After the Battle of the Bulge, the 333rd FA Group and its attached battalions soldiered on until the end of the war in Europe. All were inactivated in 1946, but the 333rd and 969th were later reactivated and served postwar. In the late 1950s, when the Army decided to restore regimental identities in the Artillery branch, the firing batteries of the 969th FA became Batteries D, E, and F of the 333rd Artillery Regiment. In 1971, Battery D was redesignated as 4th Battalion, 333rd Artillery (redesignated again as the 333rd Field Artillery Regiment in 1972 when Field Artillery and Air Defense Artillery were made separate Army branches), withdrawn from the Regular Army, assigned to the Army Reserve, and headquartered in South Bend, Indiana. The Fourth of the Triple Three thus perpetuated the lineage and honors of the 969th FA Battalion. The 4-333 FA's peacetime higher headquarters was the 428th FA Brigade, also a Reserve unit located in South Bend. Its CAPSTONE (mobilization) higher headquarters was the 212th FA Brigade, located at Fort Sill, Oklahoma. Soldiers of the 4-333 FA wore the shoulder sleeve insignia of the 428th FA Brigade.

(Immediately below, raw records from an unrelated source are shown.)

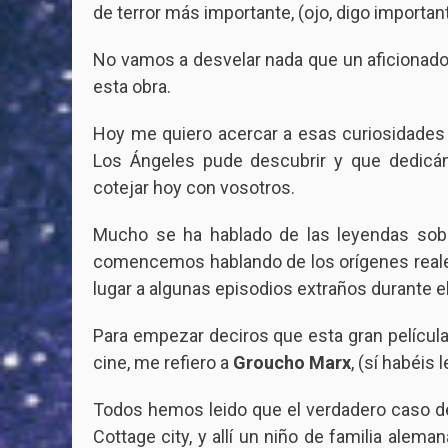
de terror más importante, (ojo, digo important
No vamos a desvelar nada que un aficionado 
esta obra.
Hoy me quiero acercar a esas curiosidades
Los Ángeles pude descubrir y que dedic
cotejar hoy con vosotros.
Mucho se ha hablado de las leyendas sobr
comencemos hablando de los orígenes reales 
lugar a algunas episodios extraños durante 
Para empezar deciros que esta gran película 
cine, me refiero a
Groucho Marx
, (sí habéis 
Todos hemos leido que el verdadero caso de
Cottage city, y allí un niño de familia alem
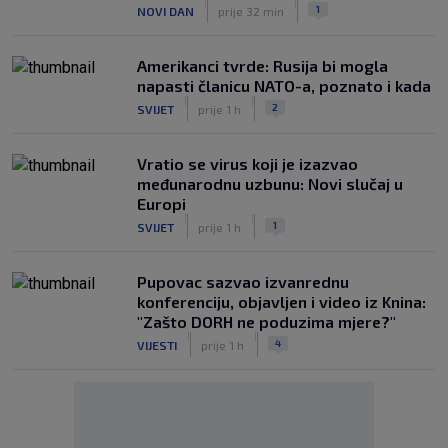
|
|
1
NOVI DAN
prije 32 min
Amerikanci tvrde: Rusija bi mogla
napasti članicu NATO-a, poznato i kada
|
|
2
SVIJET
prije 1 h
Vratio se virus koji je izazvao
međunarodnu uzbunu: Novi slučaj u
Europi
|
|
1
SVIJET
prije 1 h
Pupovac sazvao izvanrednu
konferenciju, objavljen i video iz Knina:
"Zašto DORH ne poduzima mjere?"
|
|
4
VIJESTI
prije 1 h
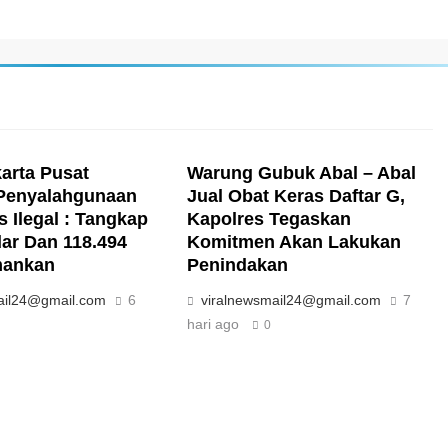
karta Pusat
Warung Gubuk Abal – Abal
Penyalahgunaan
Jual Obat Keras Daftar G,
 Ilegal : Tangkap
Kapolres Tegaskan
ar Dan 118.494
Komitmen Akan Lakukan
mankan
Penindakan
ail24@gmail.com
6
viralnewsmail24@gmail.com
7
hari ago
0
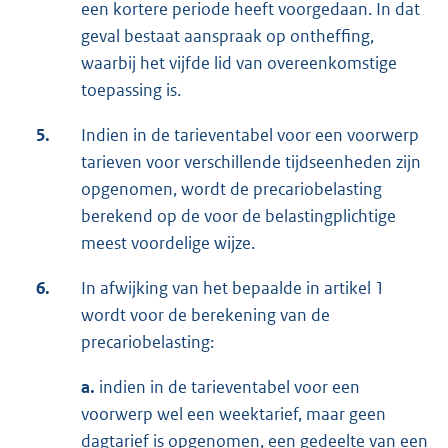
een kortere periode heeft voorgedaan. In dat
geval bestaat aanspraak op ontheffing,
waarbij het vijfde lid van overeenkomstige
toepassing is.
5.
Indien in de tarieventabel voor een voorwerp
tarieven voor verschillende tijdseenheden zijn
opgenomen, wordt de precariobelasting
berekend op de voor de belastingplichtige
meest voordelige wijze.
6.
In afwijking van het bepaalde in artikel 1
wordt voor de berekening van de
precariobelasting:
a.
indien in de tarieventabel voor een
voorwerp wel een weektarief, maar geen
dagtarief is opgenomen, een gedeelte van een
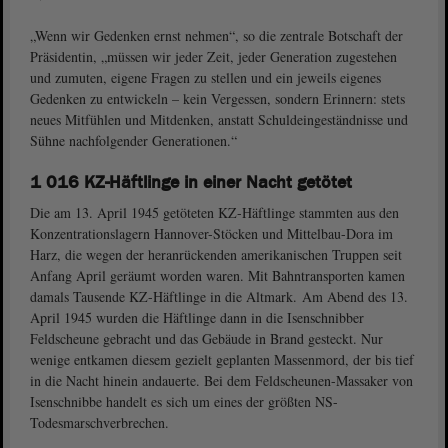
„Wenn wir Gedenken ernst nehmen“, so die zentrale Botschaft der
Präsidentin, „müssen wir jeder Zeit, jeder Generation zugestehen
und zumuten, eigene Fragen zu stellen und ein jeweils eigenes
Gedenken zu entwickeln – kein Vergessen, sondern Erinnern: stets
neues Mitfühlen und Mitdenken, anstatt Schuldeingeständnisse und
Sühne nachfolgender Generationen.“
1 016 KZ-Häftlinge in einer Nacht getötet
Die am 13. April 1945 getöteten KZ-Häftlinge stammten aus den
Konzentrationslagern Hannover-Stöcken und Mittelbau-Dora im
Harz, die wegen der heranrückenden amerikanischen Truppen seit
Anfang April geräumt worden waren. Mit Bahntransporten kamen
damals Tausende KZ-Häftlinge in die Altmark. Am Abend des 13.
April 1945 wurden die Häftlinge dann in die Isenschnibber
Feldscheune gebracht und das Gebäude in Brand gesteckt. Nur
wenige entkamen diesem gezielt geplanten Massenmord, der bis tief
in die Nacht hinein andauerte. Bei dem Feldscheunen-Massaker von
Isenschnibbe handelt es sich um eines der größten NS-
Todesmarschverbrechen.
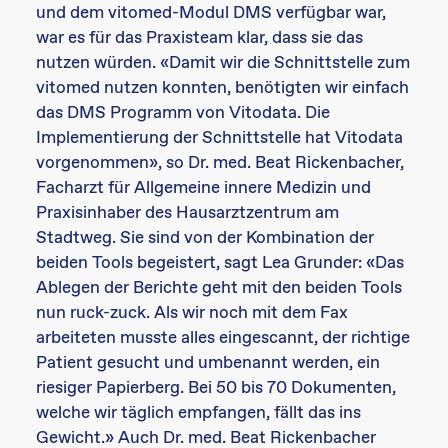
und dem vitomed-Modul DMS verfügbar war,
war es für das Praxisteam klar, dass sie das
nutzen würden. «Damit wir die Schnittstelle zum
vitomed nutzen konnten, benötigten wir einfach
das DMS Programm von Vitodata. Die
Implementierung der Schnittstelle hat Vitodata
vorgenommen», so Dr. med. Beat Rickenbacher,
Facharzt für Allgemeine innere Medizin und
Praxisinhaber des Hausarztzentrum am
Stadtweg. Sie sind von der Kombination der
beiden Tools begeistert, sagt Lea Grunder: «Das
Ablegen der Berichte geht mit den beiden Tools
nun ruck-zuck. Als wir noch mit dem Fax
arbeiteten musste alles eingescannt, der richtige
Patient gesucht und umbenannt werden, ein
riesiger Papierberg. Bei 50 bis 70 Dokumenten,
welche wir täglich empfangen, fällt das ins
Gewicht.» Auch Dr. med. Beat Rickenbacher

After many years of faithful service, the Fourth of the Triple Three was inactivated at South Bend, Indiana, on 14 August 1993. Today, a single separate target acquisition battery (TAB) in the Regular Army is the sole active representative of the 333rd Field Artillery Regiment.
I designed this this coat of arms to commemorate the twentieth anniversary of the inactivation of the 4th Battalion, 333rd Field Artillery, in which I served for many years. The blazon (heraldic description) and symbolism of the coat of arms are as follows:
BLAZON: Azure, a chief or, in chief three roundels gules, in base an arrowsheaf of the second, point down. Crest: On a wreath of the colors third and second a lion passant regardant of the second, armed and tongued of the third, bearing the guidon of Headquarters Battery, 4th Battalion, 333rd Field Artillery, proper. Motto: ROUNDS COMPLETE.
SYMBOLISM: Blue and yellow (gold) are the colors of the United States Army; scarlet and yellow are the colors of the Field Artillery branch. The three colors of the shield, three roundels and three arrows suggest the regimental designation. The three roundels and three arrows additionally suggest the regimental motto: THREE ROUNDS. The arrows, suggesting the unit’s ability to engage the enemy at long range, are point down to symbolize the completion of the unit’s mission and its honorable inactivation. The crest displays a lion, the heraldic symbol of Belgium, where the unit won the Presidential Unit Citation and the Belgian Croix d'Guerre with Palm for action at Bastogne during World War II. The lion is depicted “passing in review” with the guidon of Headquarters Battery, symbolizing the unit’s inactivation ceremony. The motto, ROUNDS COMPLETE, is the message transmitted to signify that a Field Artillery unit has completed its assigned fire mission.